What if you and me and every single person in the world are uttering the name of God simply by breathing?

If so, then truly…
God was in this place and I, i did not know. ~Gen. 28:16

Monday, July 7, 2008

dive in


diving into the coolness that is You,
for a moment my fingertips meet the edge,
where You begin
and i begin to end.
and yet there is no beginning to You,
You have always been,
though how You came to be,
remains a mystery.
unanswered questions surround You.
You tell me to lose myself
and i’ll find myself where You are.
not a girl with a plastic face,
not a God with an iron heart,
but who i really am
and who You really are.
diving in,
into the bottomless pool that is You,
my arms propel me deeper
and the water draws me down
deeper and
i think i’ll find the bottom,
surely i must be getting close,
and then another bend,
an open corridor,
waiting for my footsteps
to shatter the silence.
so i explore the depths
and i see…
my little girl coming home,
a smile lights her face
and tears sparkle in her eyes.
she met You
at a cross,
on a zip line,
in the giggling conversations
and the quiet moments of little girls.
and we dive in,
into the depths of You.
and i see…
my tender-hearted warrior
who thought he was just treading water,
diving deeper
finding new paths waiting to be trodden.
and he pulls himself deeper
reaching,
shining a light in the darkness,
where love looks brighter
against the contrast of darkened quarters,
desperate alleyways
and sinking sand.
it is there You called us,
inviting us
to carry your treasure
and set the captives free.
and we dive in,
into the bottomless pool
that is
You.

Saturday, July 5, 2008

maze

I feel like I’m stuck in Your maze right now.
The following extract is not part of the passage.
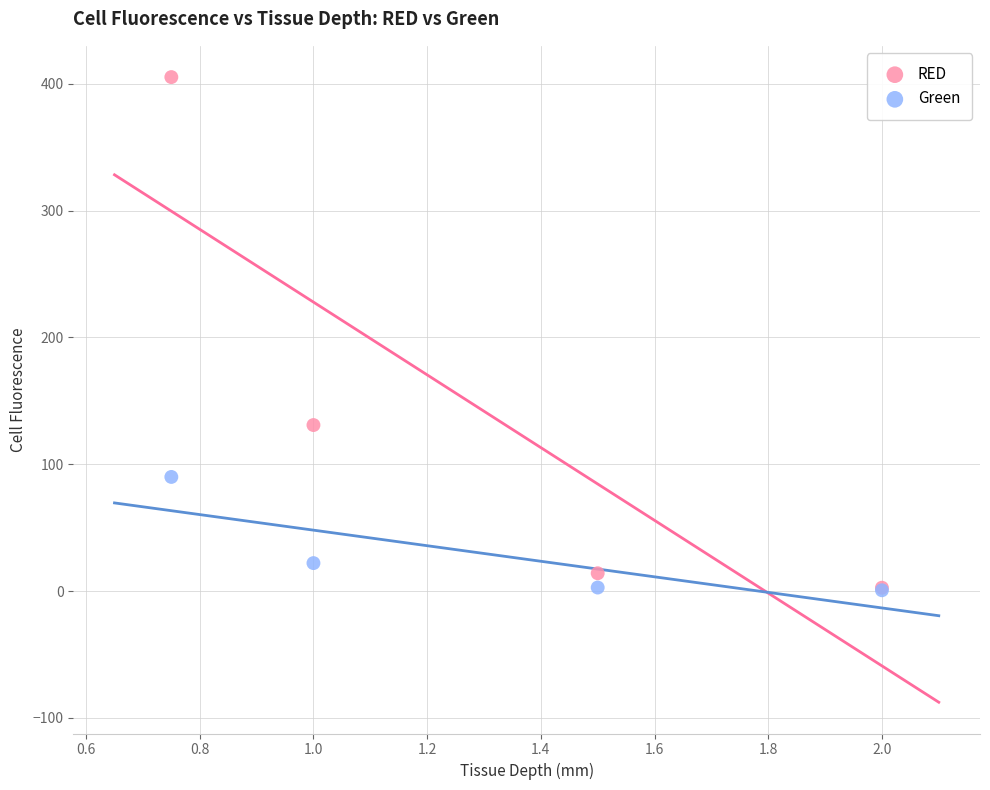

What are all the series names shown in the legend?

RED, Green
I’m looking for the way out, but I keep finding dead ends. So I turn around and go back the way I came and look for another corridor, hoping to find the neon exit sign. I spot a passage that leads somewhere new, so I start walking but pretty soon I see that it’s just an illusion ending in a mirror reflecting my own image at me. It’s not really a passageway at all, just a dead end in disguise.
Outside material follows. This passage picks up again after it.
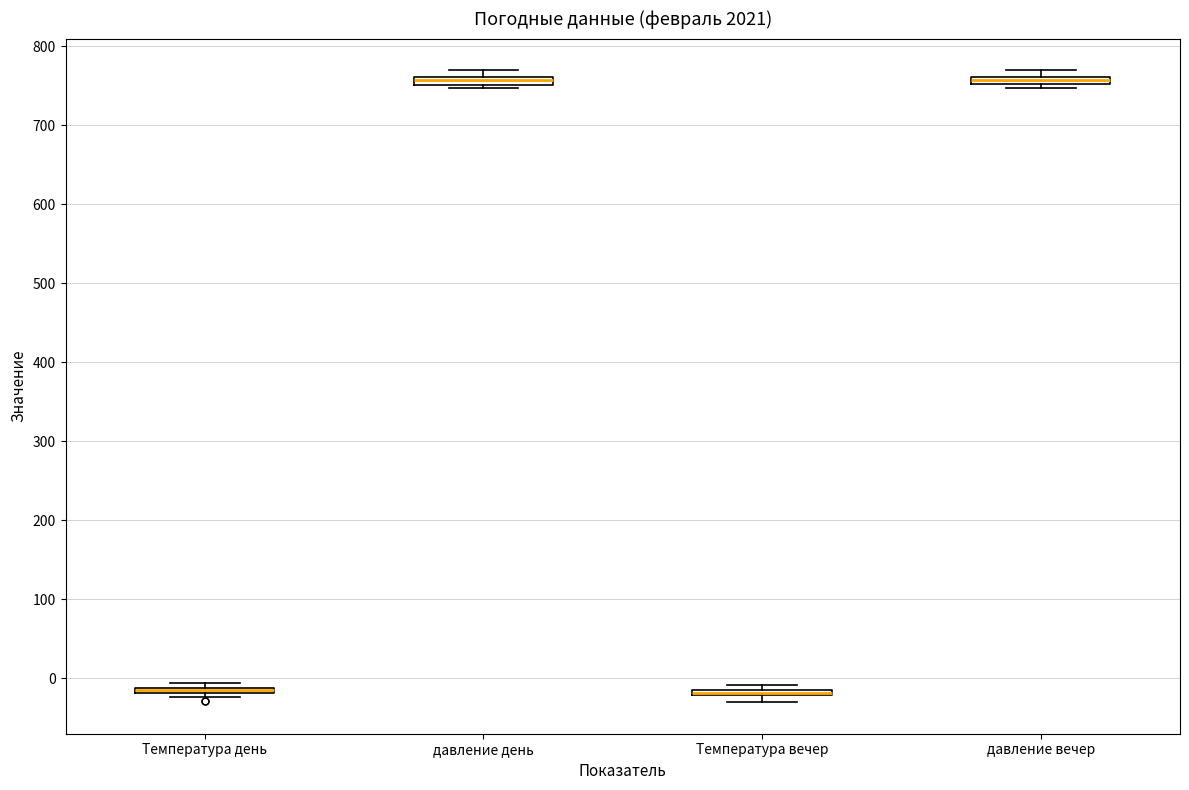

Where is the lower edge of the box for давление вечер on the y-axis? The values are not printed on the chart, so give them approximately, as read against the axis.

750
I take a look at myself in the mirror. I’ve seen this before, it’s just my image staring back at me. But there is something there nudging me, encouraging me to probe deeper, to look closer. Maybe the answer is there after all. Is the answer in self-reflection? Or do I think too much? Do I analyze and dissect the why’s and how’s of my behavior until my mind is too exhausted to find You? Maybe I need to find the mirror that reflects You.
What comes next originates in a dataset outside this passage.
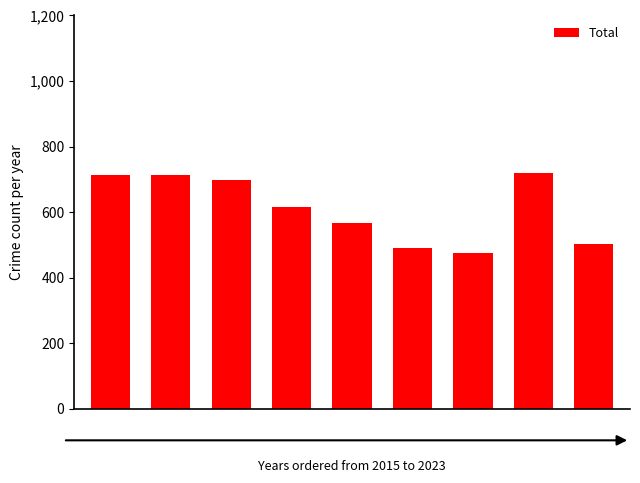

Are the bars grouped side by side (vs. stacked)?

No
You’ve got to be the way out, that’s all I can figure.

I know You are here in this maze. One of these passageways must lead to where You are. Or maybe they all do. Maybe I’m just missing You. Maybe You’re standing there and I breeze right by, absorbed in my own thoughts. Find me in the maze, Abba. I’m directionally challenged and unsure of the way.

So I’m stuck in this maze, but I’m not really stuck. I guess I’m growing in here. I must be learning something as I explore all these corridors.

I like to be an idealist, the dreamer I think everyone must love. The idealist sees how things could be and believes it is possible to transform reality. The idealist would have no problem with this maze. She would see beyond the maze, she would make a detour and escape it easily. But I’m not her right now, I’m the realist. A realist thinks practically, she methodically solves problems, her feet are firmly planted on the ground. The realist finds difficulty dreaming big dreams and talking about how things could be. She sees things how they are, right now. That’s her focus.

I don’t like being a realist. It’s my burlap sack, as Kristin would put it. It’s itchy and uncomfortable and I don’t want to wear it. But that’s where I am right now. The idealist soars above the maze, but the realist must find the way out.

Job 28:12 But where can wisdom be found? And where is the place of understanding?